Essa morosidade institucional abriu margem para 169 conflitos diretos relativos a direitos territoriais e 210 episódios de invasões, exploração ilegal de recursos naturais e danos diversos ao patrimônio, afetando ao menos 151 terras indígenas em 20 estados. O documento revela que o Estado brasileiro tornou-se essencialmente negociador, desidratando as garantias constitucionais de 1988 e resultando no aumento sistemático de invasões e omissões estatais.
Distribuição geográfica da violência
A violência concentra-se principalmente em estados específicos.

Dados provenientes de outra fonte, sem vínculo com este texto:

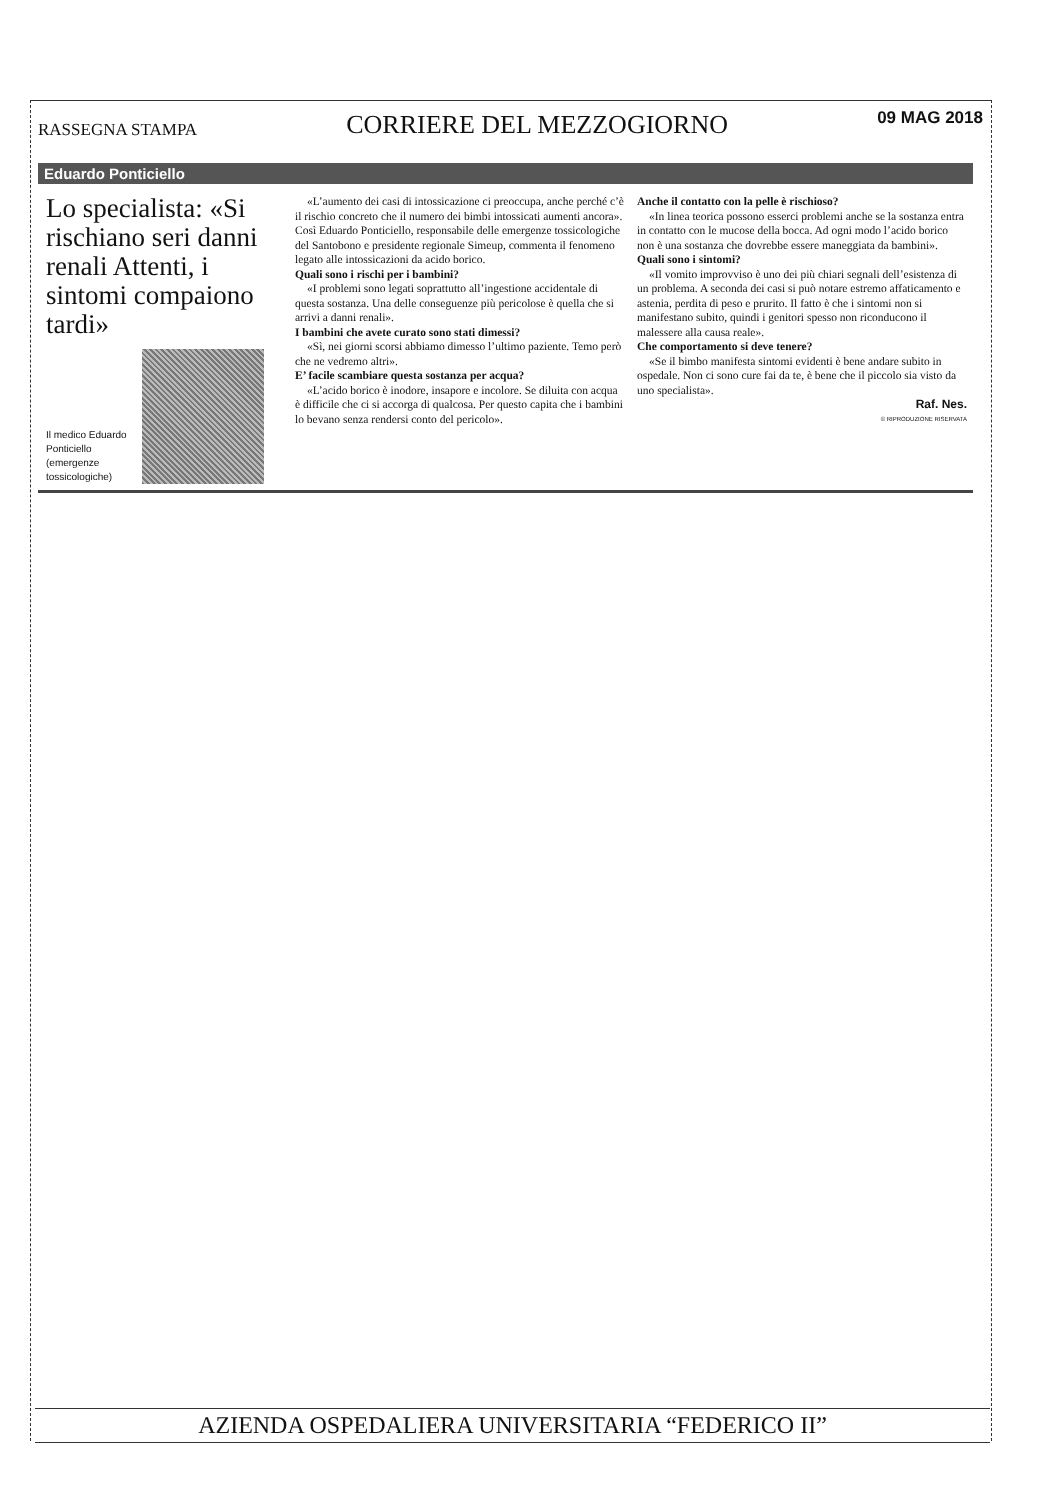RASSEGNA STAMPA CORRIERE DEL MEZZOGIORNO 09 MAG 2018
Eduardo Ponticiello
Lo specialista: «Si rischiano seri danni renali Attenti, i sintomi compaiono tardi»
Il medico Eduardo Ponticiello (emergenze tossicologiche)
«L’aumento dei casi di intossicazione ci preoccupa, anche perché c’è il rischio concreto che il numero dei bimbi intossicati aumenti ancora». Così Eduardo Ponticiello, responsabile delle emergenze tossicologiche del Santobono e presidente regionale Simeup, commenta il fenomeno legato alle intossicazioni da acido borico.
Quali sono i rischi per i bambini?
«I problemi sono legati soprattutto all’ingestione accidentale di questa sostanza. Una delle conseguenze più pericolose è quella che si arrivi a danni renali».
I bambini che avete curato sono stati dimessi?
«Sì, nei giorni scorsi abbiamo dimesso l’ultimo paziente. Temo però che ne vedremo altri».
E’ facile scambiare questa sostanza per acqua?
«L’acido borico è inodore, insapore e incolore. Se diluita con acqua è difficile che ci si accorga di qualcosa. Per questo capita che i bambini lo bevano senza rendersi conto del pericolo».
Anche il contatto con la pelle è rischioso?
«In linea teorica possono esserci problemi anche se la sostanza entra in contatto con le mucose della bocca. Ad ogni modo l’acido borico non è una sostanza che dovrebbe essere maneggiata da bambini».
Quali sono i sintomi?
«Il vomito improvviso è uno dei più chiari segnali dell’esistenza di un problema. A seconda dei casi si può notare estremo affaticamento e astenia, perdita di peso e prurito. Il fatto è che i sintomi non si manifestano subito, quindi i genitori spesso non riconducono il malessere alla causa reale».
Che comportamento si deve tenere?
«Se il bimbo manifesta sintomi evidenti è bene andare subito in ospedale. Non ci sono cure fai da te, è bene che il piccolo sia visto da uno specialista».
Raf. Nes.
© RIPRODUZIONE RISERVATA
AZIENDA OSPEDALIERA UNIVERSITARIA “FEDERICO II”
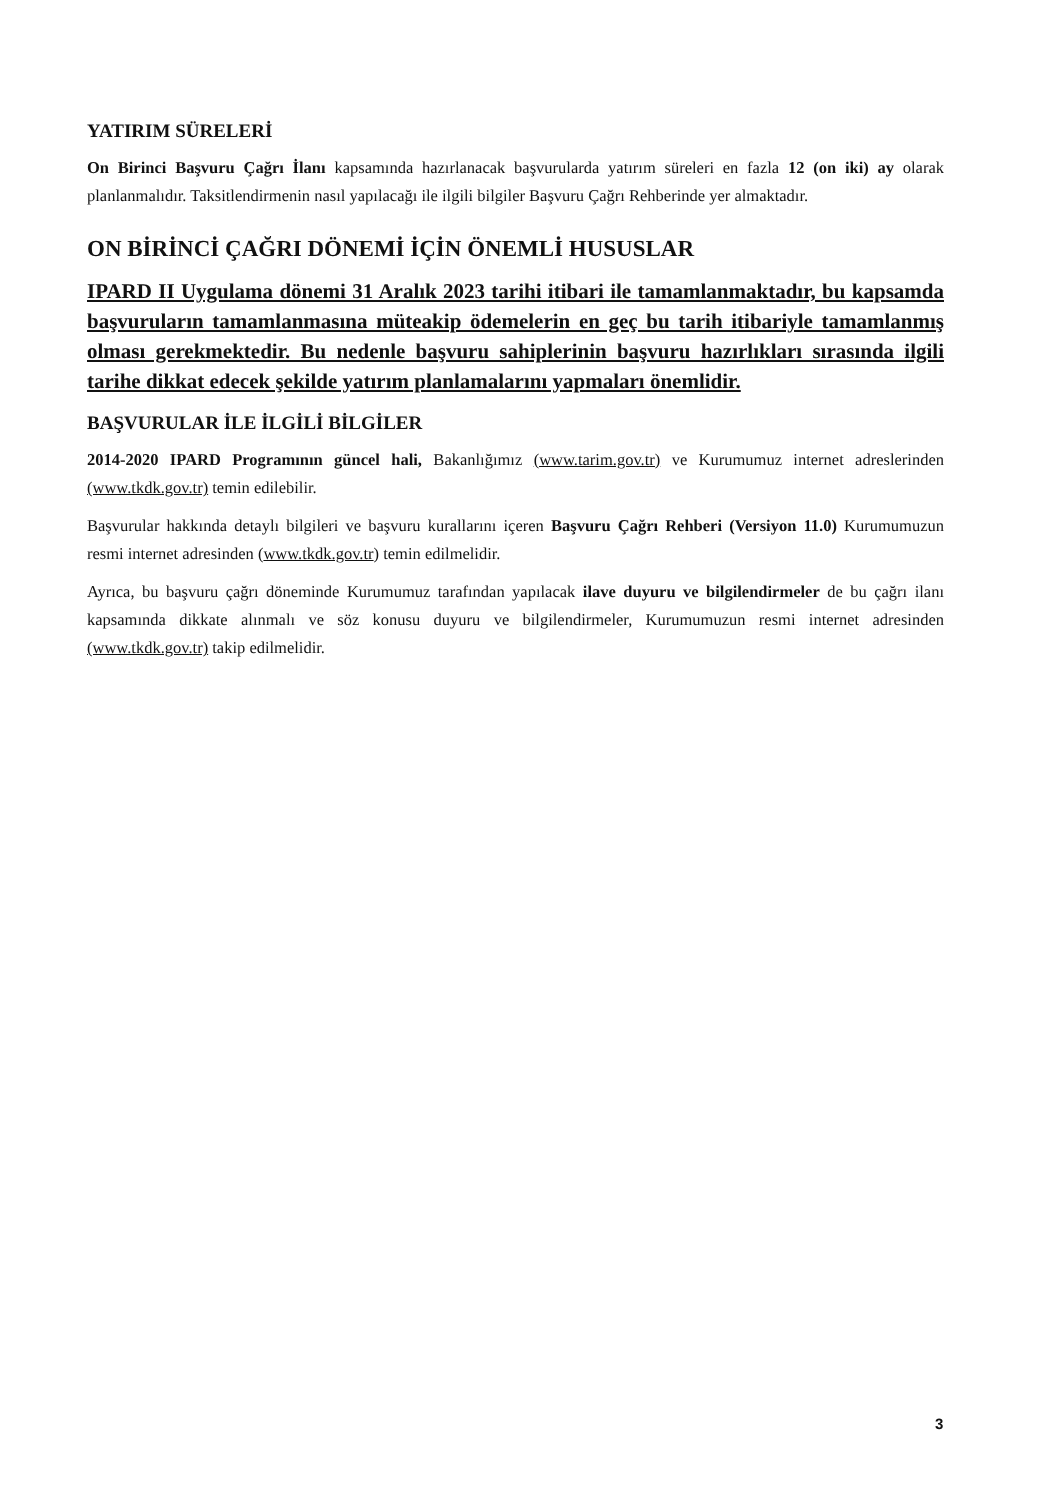YATIRIM SÜRELERİ
On Birinci Başvuru Çağrı İlanı kapsamında hazırlanacak başvurularda yatırım süreleri en fazla 12 (on iki) ay olarak planlanmalıdır. Taksitlendirmenin nasıl yapılacağı ile ilgili bilgiler Başvuru Çağrı Rehberinde yer almaktadır.
ON BİRİNCİ ÇAĞRI DÖNEMİ İÇİN ÖNEMLİ HUSUSLAR
IPARD II Uygulama dönemi 31 Aralık 2023 tarihi itibari ile tamamlanmaktadır, bu kapsamda başvuruların tamamlanmasına müteakip ödemelerin en geç bu tarih itibariyle tamamlanmış olması gerekmektedir. Bu nedenle başvuru sahiplerinin başvuru hazırlıkları sırasında ilgili tarihe dikkat edecek şekilde yatırım planlamalarını yapmaları önemlidir.
BAŞVURULAR İLE İLGİLİ BİLGİLER
2014-2020 IPARD Programının güncel hali, Bakanlığımız (www.tarim.gov.tr) ve Kurumumuz internet adreslerinden (www.tkdk.gov.tr) temin edilebilir.
Başvurular hakkında detaylı bilgileri ve başvuru kurallarını içeren Başvuru Çağrı Rehberi (Versiyon 11.0) Kurumumuzun resmi internet adresinden (www.tkdk.gov.tr) temin edilmelidir.
Ayrıca, bu başvuru çağrı döneminde Kurumumuz tarafından yapılacak ilave duyuru ve bilgilendirmeler de bu çağrı ilanı kapsamında dikkate alınmalı ve söz konusu duyuru ve bilgilendirmeler, Kurumumuzun resmi internet adresinden (www.tkdk.gov.tr) takip edilmelidir.
3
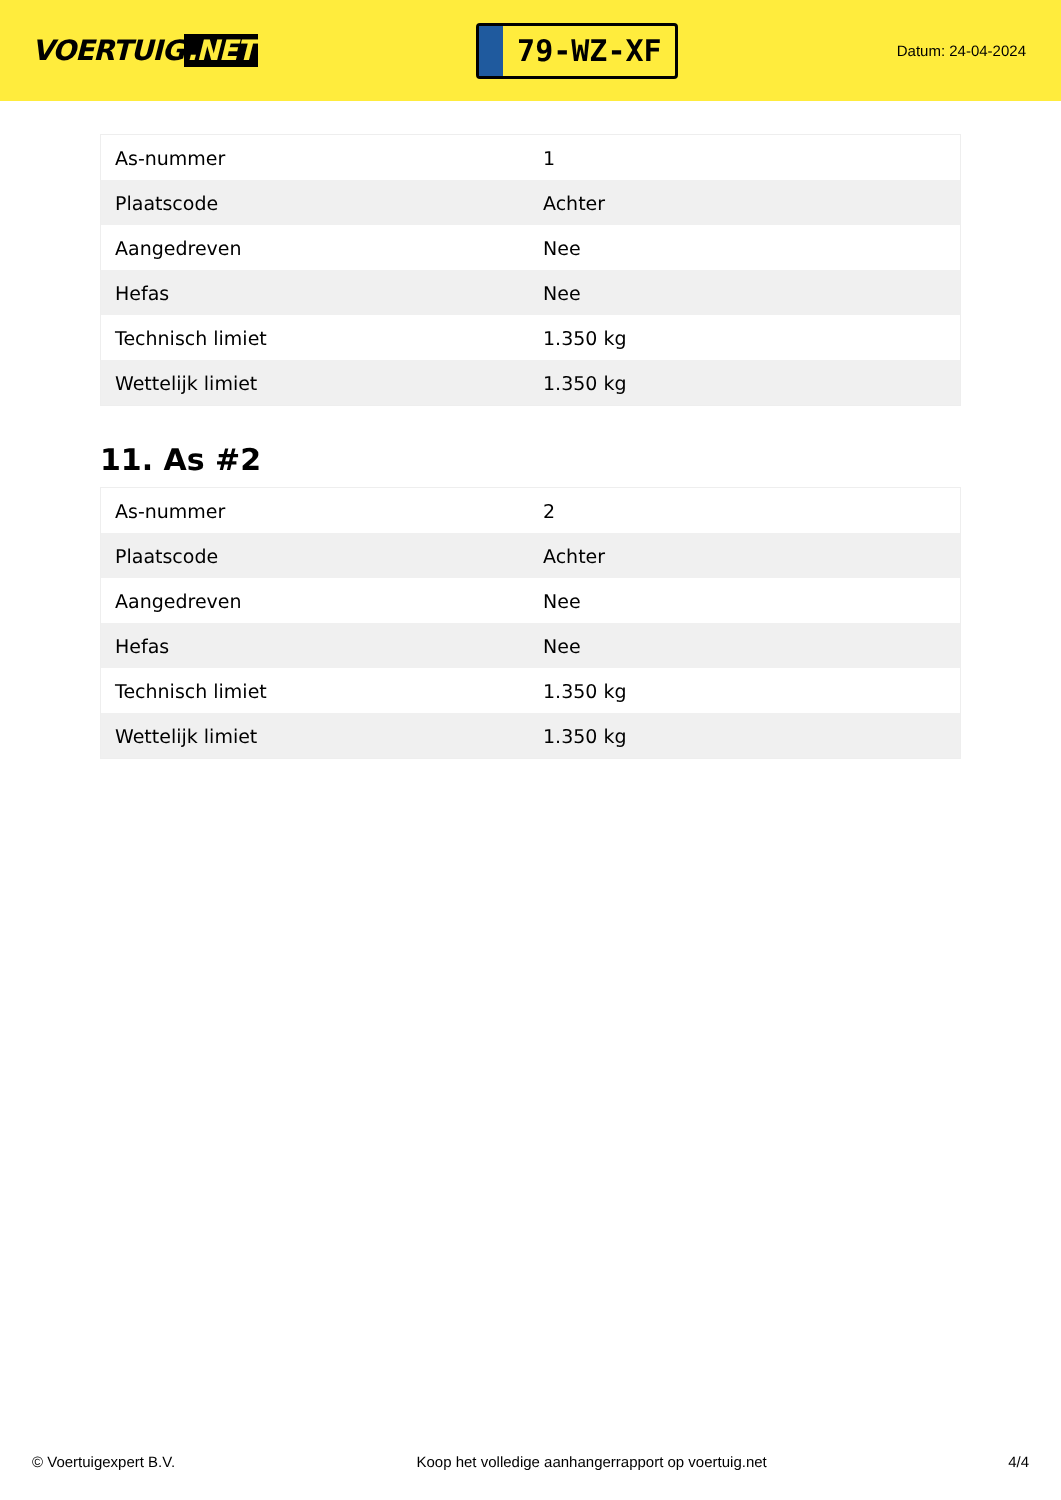VOERTUIG.NET
79-WZ-XF
Datum: 24-04-2024
| As-nummer | 1 |
| Plaatscode | Achter |
| Aangedreven | Nee |
| Hefas | Nee |
| Technisch limiet | 1.350 kg |
| Wettelijk limiet | 1.350 kg |
11. As #2
| As-nummer | 2 |
| Plaatscode | Achter |
| Aangedreven | Nee |
| Hefas | Nee |
| Technisch limiet | 1.350 kg |
| Wettelijk limiet | 1.350 kg |
© Voertuigexpert B.V. Koop het volledige aanhangerrapport op voertuig.net 4/4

Roraima liderou o ranking nacional de homicídios com 82 vítimas, seguido pelo Amazonas com 47 e pelo Mato Grosso do Sul com 37 assassinatos. O relatório destaca ainda a permanência de episódios brutais de racismo e discriminação étnico-cultural, com 46 casos documentados, dos quais 60% ocorreram em ambientes urbanos ou institucionais como escolas e hospitais.
Tragédia silenciosa: mortalidade infantil evitável
Um dos aspectos mais perturbadores do relatório refere-se às mortes de crianças indígenas. Dos 1.024 óbitos de crianças indígenas de até 4 anos registrados em 2025, 57% (586 mortes) foram causados por enfermidades possivelmente evitáveis. Essas incluem 104 mortes por gripe e pneumonia, 85 por infecções intestinais e diarreias, e 32 por desnutrição crônica.
O Amazonas registrou 306 óbitos infantis, Roraima 158 e Mato Grosso 123. Comparativamente, em 2024 foram registrados 922 óbitos de crianças indígenas de até 4 anos, significando um aumento de 11% em apenas um ano. A situação reflete a completa ausência de saneamento, água potável e atenção básica à saúde nas comunidades indígenas.
Suicídios entre jovens indígenas
Paralelamente à violência direta, o país contabilizou 215 suicídios de indígenas em 2025. O Amazonas (77), Mato Grosso do Sul (42) e Roraima (37) foram os estados mais afetados. Alarmantemente, 75% das vítimas de suicídio eram jovens e adolescentes de até 29 anos, impactados pelo confinamento territorial e pela falta de perspectivas futuras.
Povos isolados em risco de extermínio
O cenário é ainda mais dramático para os povos isolados e de pouco contato. Das 119 referências catalogadas pelas equipes de campo do Cimi, apenas 28 são formalmente reconhecidas pela Funai. Isso significa que 91 grupos em isolamento voluntário permanecem sem qualquer proteção jurídica e sob risco iminente de extermínio diante do avanço da grilagem e da mineração na Amazônia.
Análises de especialistas e posicionamento governamental
O antropólogo Roberto Romero, que acompanha a crise humanitária do povo Maxakali, considera espantoso o crescimento de 22% nos assassinatos, relacionando o problema a conflitos intensificados após as ações judiciais decorrentes do Marco Temporal. Segundo Romero, "é estarrecedor porque justamente indica que quando o Estado e a justiça brasileira decidem negociar direitos conquistados e garantidos pela Constituição esse é um dos resultados".
Dinamam Tuxá, coordenador executivo da Articulação dos Povos Indígenas do Brasil (Apib), interpreta os números como consequência direta das tentativas de regulamentação da tese do Marco Temporal. Para ele, "tem aumentado a violência, os conflitos socioambientais e as violações de direitos humanos" como resultado da paralisação nos processos de demarcação.
Em resposta, o governo federal informou que desde 2023 foram homologadas 20 terras indígenas, totalizando 3,2 milhões de hectares, além de realizar operações de retirada de invasores em 12 terras indígenas. Também foram assinadas 21 portarias declaratórias de demarcação e constituídas 31 reservas indígenas, totalizando cerca de 86 mil hectares.